(Stored data)
Start of Block
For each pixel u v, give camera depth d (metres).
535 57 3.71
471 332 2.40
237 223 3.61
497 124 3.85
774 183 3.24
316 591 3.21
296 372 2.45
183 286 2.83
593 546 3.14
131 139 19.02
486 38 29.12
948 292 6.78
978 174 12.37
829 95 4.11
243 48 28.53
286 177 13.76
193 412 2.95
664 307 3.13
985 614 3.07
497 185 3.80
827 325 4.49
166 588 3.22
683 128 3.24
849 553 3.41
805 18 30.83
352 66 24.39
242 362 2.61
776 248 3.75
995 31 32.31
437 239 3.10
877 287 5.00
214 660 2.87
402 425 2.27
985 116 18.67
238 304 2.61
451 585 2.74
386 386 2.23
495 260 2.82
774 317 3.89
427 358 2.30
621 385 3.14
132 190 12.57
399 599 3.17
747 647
End of Block
What this task involves:
Print all the data above word for word.

Your solution:
For each pixel u v, give camera depth d (metres).
535 57 3.71
471 332 2.40
237 223 3.61
497 124 3.85
774 183 3.24
316 591 3.21
296 372 2.45
183 286 2.83
593 546 3.14
131 139 19.02
486 38 29.12
948 292 6.78
978 174 12.37
829 95 4.11
243 48 28.53
286 177 13.76
193 412 2.95
664 307 3.13
985 614 3.07
497 185 3.80
827 325 4.49
166 588 3.22
683 128 3.24
849 553 3.41
805 18 30.83
352 66 24.39
242 362 2.61
776 248 3.75
995 31 32.31
437 239 3.10
877 287 5.00
214 660 2.87
402 425 2.27
985 116 18.67
238 304 2.61
451 585 2.74
386 386 2.23
495 260 2.82
774 317 3.89
427 358 2.30
621 385 3.14
132 190 12.57
399 599 3.17
747 647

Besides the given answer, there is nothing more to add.